Interestingly enough, the “Navy” in Black Bay 58 Navy Blue is not so indicative of the shade of colour on the watch, rather as a nod to the heritage of use in seafaring military forces. The blue is actually a perfect middle ground as it contrasts the white lumed hands and indexes sharply but retains a more marine than navy hue. The vintage Submariner on the other hand has a darker blue dial but, in this instance, it is a beautiful matte finish. With the bezel fading to a blueish-tinged grey, the two-tone effect is breathtaking, not to mention impossible to reproduce on a modern watch.
I’m sure it was tempting for Tudor to consider making the hands and indexes on the Black Bay 58 Blue a cream colour to convey that faux vintage message they do so well as on the Pelagos LHD. The fact that they didn’t sends a strong statement that this Black Bay can stand on its own as a new watch that is bolstered, but not handcuffed, by history.
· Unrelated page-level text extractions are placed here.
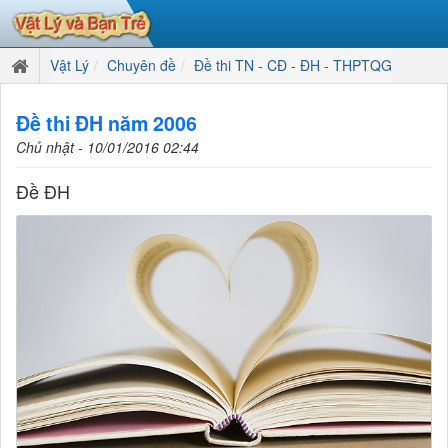
Vật Lý
Chuyên đề
Đề thi TN - CĐ - ĐH - THPTQG
Đề thi ĐH năm 2006
Chủ nhật - 10/01/2016 02:44
Đề ĐH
The look comes across as very clean and highly legible because after all, the Black Bay 58 Navy Blue is a tool watch first and foremost. I also like that Tudor resisted using the coloured crown tube from the 41mm blue bezel version, giving enthusiasts what may be the perfect sized, proportioned, and cleanest blue dive watch on the market. Examining the 9411 Snowflake closely, one gains a severe appreciation for the authenticity and warmth of the aged cream coloured indexes and hands. Do you think anyone at Tudor or Rolex in the 1970s ever thought we would be waxing poetic about the colour fade on their military-spec tool watches fifty years distant?
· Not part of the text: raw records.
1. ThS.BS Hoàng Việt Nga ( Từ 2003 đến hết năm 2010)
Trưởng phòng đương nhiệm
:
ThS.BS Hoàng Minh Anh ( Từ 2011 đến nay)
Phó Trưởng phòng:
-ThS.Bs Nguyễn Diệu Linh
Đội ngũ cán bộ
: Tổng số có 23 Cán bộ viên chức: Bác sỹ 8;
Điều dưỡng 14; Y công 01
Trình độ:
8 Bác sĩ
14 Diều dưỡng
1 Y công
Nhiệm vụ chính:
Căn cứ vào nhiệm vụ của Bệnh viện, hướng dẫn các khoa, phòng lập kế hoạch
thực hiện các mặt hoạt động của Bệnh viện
The rest of the Black Bay 58 is what we have come to recognize as the evolution of Tudor from the “cheap Rolex” shadows. Inside the strong case beats the COSC certified MT5402 movement. Vintage Snowflake Submariners, desirable as they may be, make do with a capable but not in-house ETA powerplant. That strong case by the way features the beautifully chamfered edges on the lugs but is much thinner in profile than the 41mm, allowing for an amicable shirt-cuff relationship and transparent feel on the wrist.
Embrace the modern Black Bay 58 over the vintage Snowflake an you’ll also be treated to a supple and premium tapered bracelet. I find the faux rivets on the links to be the only unnecessary feature of the watch but far from an ownership-blocker. Clasp security and operation is pure modern Tudor. I’ve also deployed the BB58 Navy Blue on both dark blue and light grey NATO straps and can confirm this watch is especially friendly to these different looks. Tudor will also supply the watch on either their own leather or fabric strap as well.
Seafaring officers of the NATO clan needed the Submariner Snowflake through the depths of the Cold War as one of their many tools to help keep an eye on the vast oceans of the world. The Tudor Black Bay 58 Navy Blue is exactly what we need in mid-2020. A modern, well-executed watch that embraces its historical inspiration but provides function and fun from a brand that is definitely enjoying a heyday unlike any other.